Goal of the exercise:
The lines that make up this material should each be returned exactly.

#####

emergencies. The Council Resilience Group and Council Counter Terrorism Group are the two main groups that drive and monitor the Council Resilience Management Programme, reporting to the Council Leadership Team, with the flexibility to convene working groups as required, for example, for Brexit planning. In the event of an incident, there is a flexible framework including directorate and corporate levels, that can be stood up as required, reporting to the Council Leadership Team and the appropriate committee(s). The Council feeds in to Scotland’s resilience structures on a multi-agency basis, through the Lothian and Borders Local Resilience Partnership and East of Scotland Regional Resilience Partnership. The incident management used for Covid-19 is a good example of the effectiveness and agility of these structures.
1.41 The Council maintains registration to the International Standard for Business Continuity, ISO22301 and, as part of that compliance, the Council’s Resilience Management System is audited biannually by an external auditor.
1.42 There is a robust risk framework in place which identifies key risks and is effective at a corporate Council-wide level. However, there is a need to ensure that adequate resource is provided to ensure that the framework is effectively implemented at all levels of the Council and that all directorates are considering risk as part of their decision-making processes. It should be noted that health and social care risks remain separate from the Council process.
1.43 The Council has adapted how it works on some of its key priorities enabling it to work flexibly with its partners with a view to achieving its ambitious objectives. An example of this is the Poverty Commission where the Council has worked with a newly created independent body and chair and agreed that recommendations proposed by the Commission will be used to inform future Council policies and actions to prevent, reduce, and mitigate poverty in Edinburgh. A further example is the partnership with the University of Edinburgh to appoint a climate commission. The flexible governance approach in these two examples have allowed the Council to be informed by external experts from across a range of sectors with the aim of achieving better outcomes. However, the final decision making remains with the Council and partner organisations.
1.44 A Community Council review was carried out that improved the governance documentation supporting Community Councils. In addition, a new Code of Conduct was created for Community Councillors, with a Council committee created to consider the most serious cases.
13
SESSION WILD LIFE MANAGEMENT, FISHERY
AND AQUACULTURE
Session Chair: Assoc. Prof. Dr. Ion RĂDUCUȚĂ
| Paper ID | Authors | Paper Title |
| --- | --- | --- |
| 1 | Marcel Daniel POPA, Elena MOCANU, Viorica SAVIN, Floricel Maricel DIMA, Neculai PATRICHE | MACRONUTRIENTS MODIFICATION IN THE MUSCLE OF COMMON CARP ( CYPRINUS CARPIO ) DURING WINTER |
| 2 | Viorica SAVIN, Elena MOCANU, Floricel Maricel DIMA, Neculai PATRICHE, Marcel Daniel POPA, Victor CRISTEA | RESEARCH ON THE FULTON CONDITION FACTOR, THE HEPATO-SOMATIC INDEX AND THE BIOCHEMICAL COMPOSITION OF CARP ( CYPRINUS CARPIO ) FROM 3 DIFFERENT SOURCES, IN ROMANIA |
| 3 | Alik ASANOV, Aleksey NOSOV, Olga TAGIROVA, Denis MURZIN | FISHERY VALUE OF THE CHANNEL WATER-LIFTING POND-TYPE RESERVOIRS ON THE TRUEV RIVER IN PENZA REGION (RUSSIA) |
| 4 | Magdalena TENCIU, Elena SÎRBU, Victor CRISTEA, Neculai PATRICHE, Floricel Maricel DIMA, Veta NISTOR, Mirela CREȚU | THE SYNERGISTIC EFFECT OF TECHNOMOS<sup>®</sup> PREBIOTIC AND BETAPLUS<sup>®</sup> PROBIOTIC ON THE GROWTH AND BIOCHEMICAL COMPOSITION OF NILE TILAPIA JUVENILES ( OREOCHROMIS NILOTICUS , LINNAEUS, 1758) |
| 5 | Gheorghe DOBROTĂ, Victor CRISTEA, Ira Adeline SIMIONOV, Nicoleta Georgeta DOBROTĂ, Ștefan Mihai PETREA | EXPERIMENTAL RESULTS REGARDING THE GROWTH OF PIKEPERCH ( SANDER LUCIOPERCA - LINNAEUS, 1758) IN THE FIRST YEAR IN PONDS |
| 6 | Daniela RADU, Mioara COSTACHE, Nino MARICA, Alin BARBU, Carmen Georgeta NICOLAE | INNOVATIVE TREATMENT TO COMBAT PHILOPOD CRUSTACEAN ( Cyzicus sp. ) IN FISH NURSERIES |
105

#####

Result for this exercise:
emergencies. The Council Resilience Group and Council Counter Terrorism Group are the two main groups that drive and monitor the Council Resilience Management Programme, reporting to the Council Leadership Team, with the flexibility to convene working groups as required, for example, for Brexit planning. In the event of an incident, there is a flexible framework including directorate and corporate levels, that can be stood up as required, reporting to the Council Leadership Team and the appropriate committee(s). The Council feeds in to Scotland’s resilience structures on a multi-agency basis, through the Lothian and Borders Local Resilience Partnership and East of Scotland Regional Resilience Partnership. The incident management used for Covid-19 is a good example of the effectiveness and agility of these structures.
1.41 The Council maintains registration to the International Standard for Business Continuity, ISO22301 and, as part of that compliance, the Council’s Resilience Management System is audited biannually by an external auditor.
1.42 There is a robust risk framework in place which identifies key risks and is effective at a corporate Council-wide level. However, there is a need to ensure that adequate resource is provided to ensure that the framework is effectively implemented at all levels of the Council and that all directorates are considering risk as part of their decision-making processes. It should be noted that health and social care risks remain separate from the Council process.
1.43 The Council has adapted how it works on some of its key priorities enabling it to work flexibly with its partners with a view to achieving its ambitious objectives. An example of this is the Poverty Commission where the Council has worked with a newly created independent body and chair and agreed that recommendations proposed by the Commission will be used to inform future Council policies and actions to prevent, reduce, and mitigate poverty in Edinburgh. A further example is the partnership with the University of Edinburgh to appoint a climate commission. The flexible governance approach in these two examples have allowed the Council to be informed by external experts from across a range of sectors with the aim of achieving better outcomes. However, the final decision making remains with the Council and partner organisations.
1.44 A Community Council review was carried out that improved the governance documentation supporting Community Councils. In addition, a new Code of Conduct was created for Community Councillors, with a Council committee created to consider the most serious cases.
13
SESSION WILD LIFE MANAGEMENT, FISHERY
AND AQUACULTURE
Session Chair: Assoc. Prof. Dr. Ion RĂDUCUȚĂ
| Paper ID | Authors | Paper Title |
| --- | --- | --- |
| 1 | Marcel Daniel POPA, Elena MOCANU, Viorica SAVIN, Floricel Maricel DIMA, Neculai PATRICHE | MACRONUTRIENTS MODIFICATION IN THE MUSCLE OF COMMON CARP ( CYPRINUS CARPIO ) DURING WINTER |
| 2 | Viorica SAVIN, Elena MOCANU, Floricel Maricel DIMA, Neculai PATRICHE, Marcel Daniel POPA, Victor CRISTEA | RESEARCH ON THE FULTON CONDITION FACTOR, THE HEPATO-SOMATIC INDEX AND THE BIOCHEMICAL COMPOSITION OF CARP ( CYPRINUS CARPIO ) FROM 3 DIFFERENT SOURCES, IN ROMANIA |
| 3 | Alik ASANOV, Aleksey NOSOV, Olga TAGIROVA, Denis MURZIN | FISHERY VALUE OF THE CHANNEL WATER-LIFTING POND-TYPE RESERVOIRS ON THE TRUEV RIVER IN PENZA REGION (RUSSIA) |
| 4 | Magdalena TENCIU, Elena SÎRBU, Victor CRISTEA, Neculai PATRICHE, Floricel Maricel DIMA, Veta NISTOR, Mirela CREȚU | THE SYNERGISTIC EFFECT OF TECHNOMOS<sup>®</sup> PREBIOTIC AND BETAPLUS<sup>®</sup> PROBIOTIC ON THE GROWTH AND BIOCHEMICAL COMPOSITION OF NILE TILAPIA JUVENILES ( OREOCHROMIS NILOTICUS , LINNAEUS, 1758) |
| 5 | Gheorghe DOBROTĂ, Victor CRISTEA, Ira Adeline SIMIONOV, Nicoleta Georgeta DOBROTĂ, Ștefan Mihai PETREA | EXPERIMENTAL RESULTS REGARDING THE GROWTH OF PIKEPERCH ( SANDER LUCIOPERCA - LINNAEUS, 1758) IN THE FIRST YEAR IN PONDS |
| 6 | Daniela RADU, Mioara COSTACHE, Nino MARICA, Alin BARBU, Carmen Georgeta NICOLAE | INNOVATIVE TREATMENT TO COMBAT PHILOPOD CRUSTACEAN ( Cyzicus sp. ) IN FISH NURSERIES |
105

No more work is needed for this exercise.